┌────────

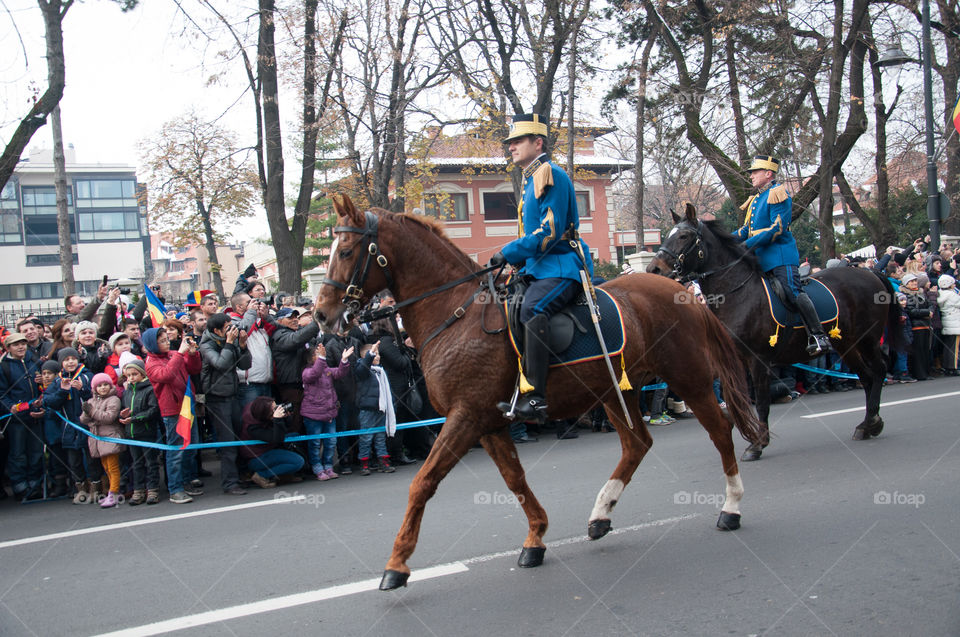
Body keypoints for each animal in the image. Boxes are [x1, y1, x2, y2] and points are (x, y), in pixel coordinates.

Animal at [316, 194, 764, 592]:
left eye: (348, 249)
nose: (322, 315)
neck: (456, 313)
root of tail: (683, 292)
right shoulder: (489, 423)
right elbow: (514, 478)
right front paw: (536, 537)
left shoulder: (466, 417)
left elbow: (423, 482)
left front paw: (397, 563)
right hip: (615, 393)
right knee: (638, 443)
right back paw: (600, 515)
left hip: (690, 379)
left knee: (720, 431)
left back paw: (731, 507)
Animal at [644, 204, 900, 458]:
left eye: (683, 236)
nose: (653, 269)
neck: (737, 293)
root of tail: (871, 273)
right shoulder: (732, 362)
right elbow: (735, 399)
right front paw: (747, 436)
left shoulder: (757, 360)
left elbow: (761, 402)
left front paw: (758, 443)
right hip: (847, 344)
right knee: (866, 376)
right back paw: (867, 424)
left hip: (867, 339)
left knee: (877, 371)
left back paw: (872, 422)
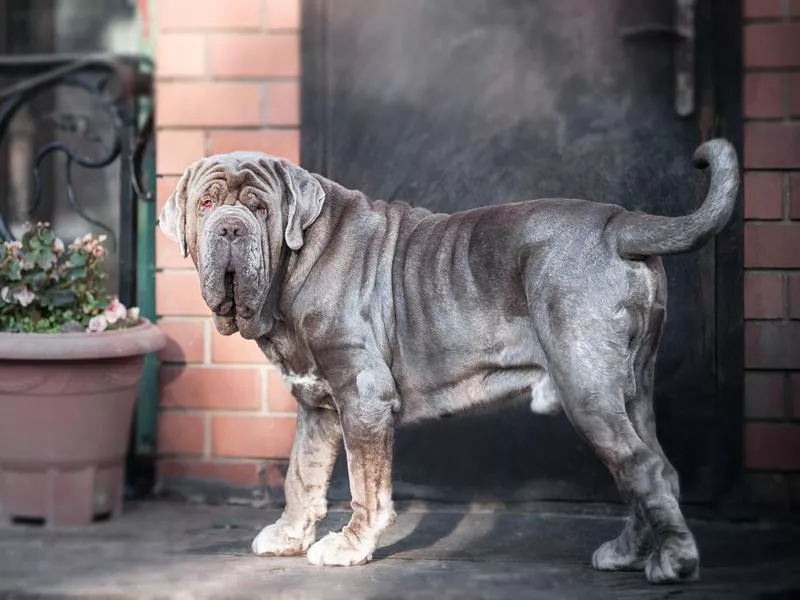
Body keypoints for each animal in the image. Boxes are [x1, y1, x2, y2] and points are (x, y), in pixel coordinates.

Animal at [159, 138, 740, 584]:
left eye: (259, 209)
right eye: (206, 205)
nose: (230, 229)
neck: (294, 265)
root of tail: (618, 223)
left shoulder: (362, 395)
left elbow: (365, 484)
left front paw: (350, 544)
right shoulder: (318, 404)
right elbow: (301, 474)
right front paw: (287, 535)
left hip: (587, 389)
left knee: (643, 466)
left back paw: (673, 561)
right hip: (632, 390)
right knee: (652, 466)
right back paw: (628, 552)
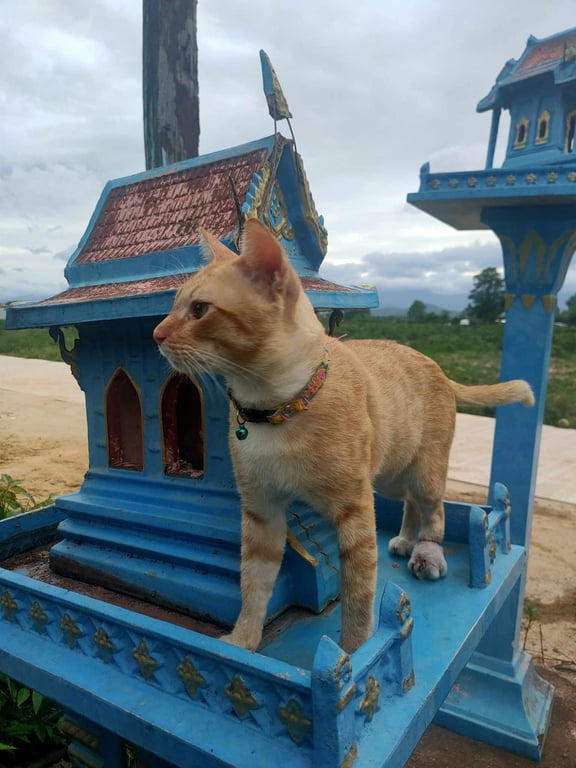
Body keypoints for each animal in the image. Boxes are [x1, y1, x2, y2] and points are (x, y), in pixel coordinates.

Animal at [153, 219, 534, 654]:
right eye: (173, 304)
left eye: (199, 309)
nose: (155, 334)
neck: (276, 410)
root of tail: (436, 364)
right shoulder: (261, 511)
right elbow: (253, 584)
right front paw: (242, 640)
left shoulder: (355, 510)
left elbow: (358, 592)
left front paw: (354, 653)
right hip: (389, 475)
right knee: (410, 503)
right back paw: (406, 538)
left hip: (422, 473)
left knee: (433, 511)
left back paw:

└────────

## Work to be completed
Count the lines in the listing above that include the word "knee". Reply with the number only.

## Solution to this task
8